If you want to broadcast in large spaces (especially outside), even on multiple channels, as a rule of thumb radio frequency systems are your best bet.

They provide a strong and reliable signal, which is able to pass through walls and opaque objects. It's the most economical, simple-to-operate choice for churches, auditoriums, stadiums, classrooms and boardrooms. It even works well in the open air. Radio frequency receivers consume more electrical power than the infrared type; therefore battery life is considerably shortened. Finally, with the advent of digital electronics and signaling, infrared has taken the lead with regard to component features -- a lead which is being diminished by some of the new models of radio frequency transmission systems.

With Infrared systems, transmission is confined within opaque walls, making it a good choice for movie theaters, boardrooms, and courtrooms - anywhere privacy is valued. Infrared systems are also immune to radio interference. Receiver management is easier with infrared systems because there is no reason to search for the frequency. However, infrared is usually not appropriate for outdoor use because sunlight generates interference. Power consumption is also quite considerable, however digital electronics offer a wider array of features, in particular auto shut-off mode. Channel capacity is approximately 5 times that of RF. In general, infrared systems are more costly and require more equipment to cover a larger area.
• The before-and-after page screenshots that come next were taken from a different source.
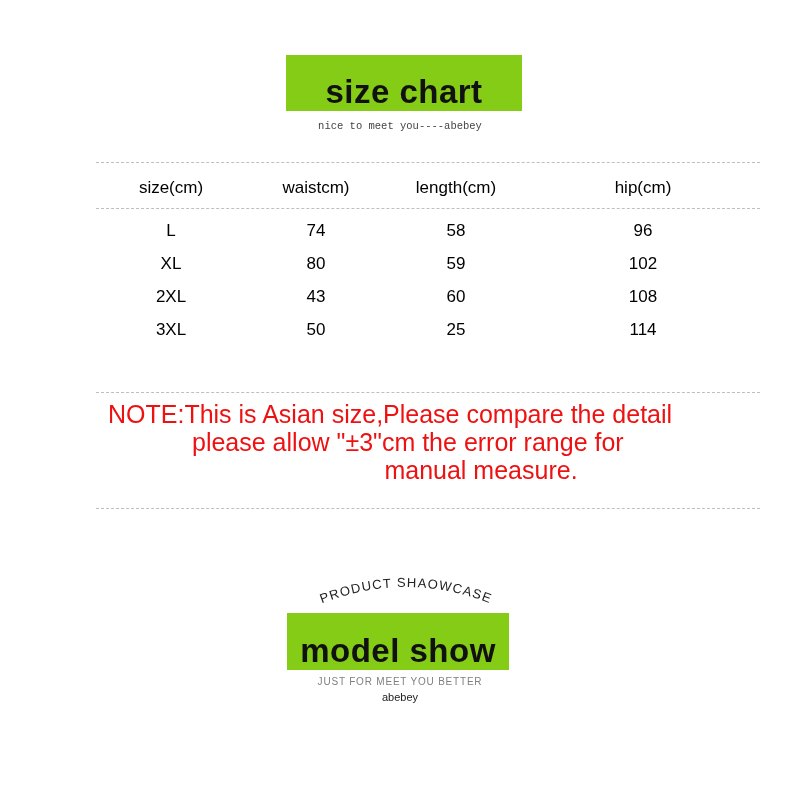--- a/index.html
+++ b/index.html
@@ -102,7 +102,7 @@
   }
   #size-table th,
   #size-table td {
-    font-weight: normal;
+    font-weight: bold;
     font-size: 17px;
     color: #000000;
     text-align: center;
One final note on security issues: radio frequency systems have been unfavorably compared to infrared in the area of security. RF systems are susceptible to interference and can be discreetly intercepted. The later has been a concern in high security situations -- though it is important to note that current technology allows fairly sophisticated intercepts of infrared signals as well. On balance neither system is fully secure -- wireless transmission is by its very nature subject to intercepts -- hard-wired systems are the only way to minimize this threat.